Single by BGYO

from the album Be Us
- Language: English; Filipino;
- Released: October 20, 2022
- Recorded: 2022
- Studio: The Purple Room, Quezon City
- Genre: Pop, dance-pop, techno
- Length: 3:35
- Label: Star Music
- Songwriters: John Michael Conchada of Flipmusic Julius James "Jumbo" De Belen of Flipmusic
- Producer: Bojam of Flipmusic

BGYO singles chronology
| "Patuloy Lang Ang Lipad" (2022) | "Magnet" (2022) | "PNGNP" (2022) |

Music video
- "Magnet" on YouTube

= Magnet (BGYO song) =

2022 single by BGYO

"Magnet" is a song recorded by Filipino boy band BGYO, released on 20 October 2022 as the lead single of their second album BE:US. It was written and composed by John Michael Conchada and Julius James "Jumbo" De Belen of FlipMusic Productions, who has also worked with the group's Tumitigil Ang Mundo. The track charted on iTunes Singles Chart in United Arab Emirates and Hong Kong; and peaked at number 1 in 3 countries—Philippines, Singapore and Saudi Arabia.
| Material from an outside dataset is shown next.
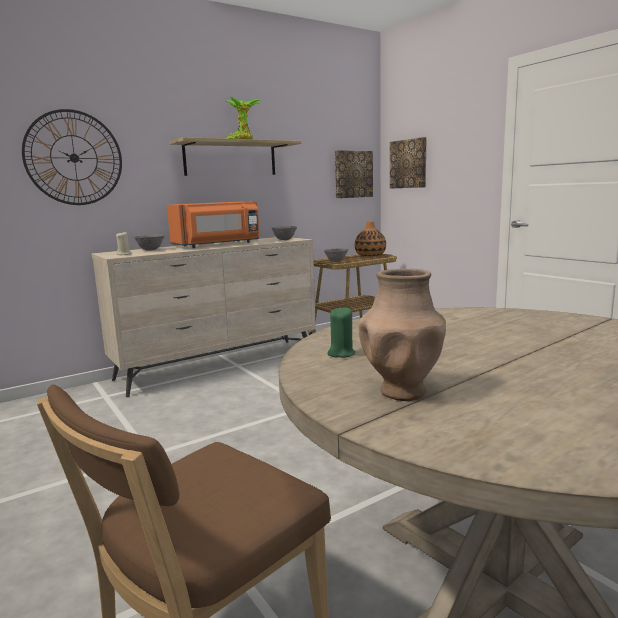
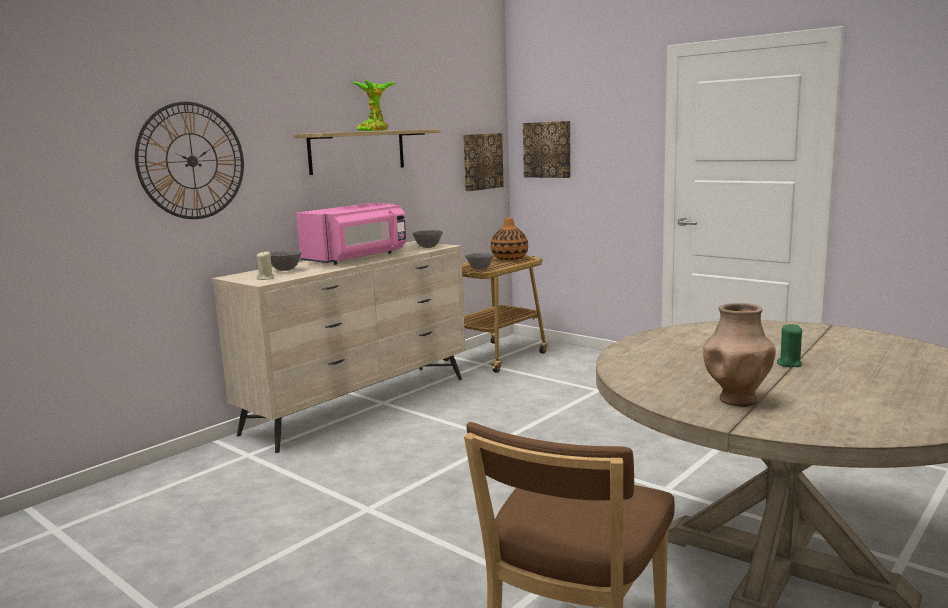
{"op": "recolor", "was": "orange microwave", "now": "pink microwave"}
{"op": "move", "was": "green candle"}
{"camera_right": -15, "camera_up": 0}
==Composition and lyrics==
"Magnet" runs for a total of three minutes and thirty-five seconds, set in common time with a tempo of 96 beats per minute and written in the key of C♯/D♭ major, produced by Bojam of Flipmusic. Most of its lyrics were written in Filipino, except with Nate's rap parts and the phrase "your love is my magnet", as it was written in English that speaks about someone's love story taking reference to a magnet—that no matter how many obstacles for the love on that person would be, love will always be the gravitating force to get back to that person—and was being compared to Bonnie & Clyde. As reported by ppopwave.com, Conchada explained that the idea behind "Magnet", started upon seeing his mother's magnet collection on the fridge, and eventually relates it to a song of emotion—to attract. On a separate article posted by vman.com, BGYO shared that "[Magnet] talks about fate...a magnetic connection that's hard to resist or control, if you are meant to be together, love will always find its way back, just like a magnet".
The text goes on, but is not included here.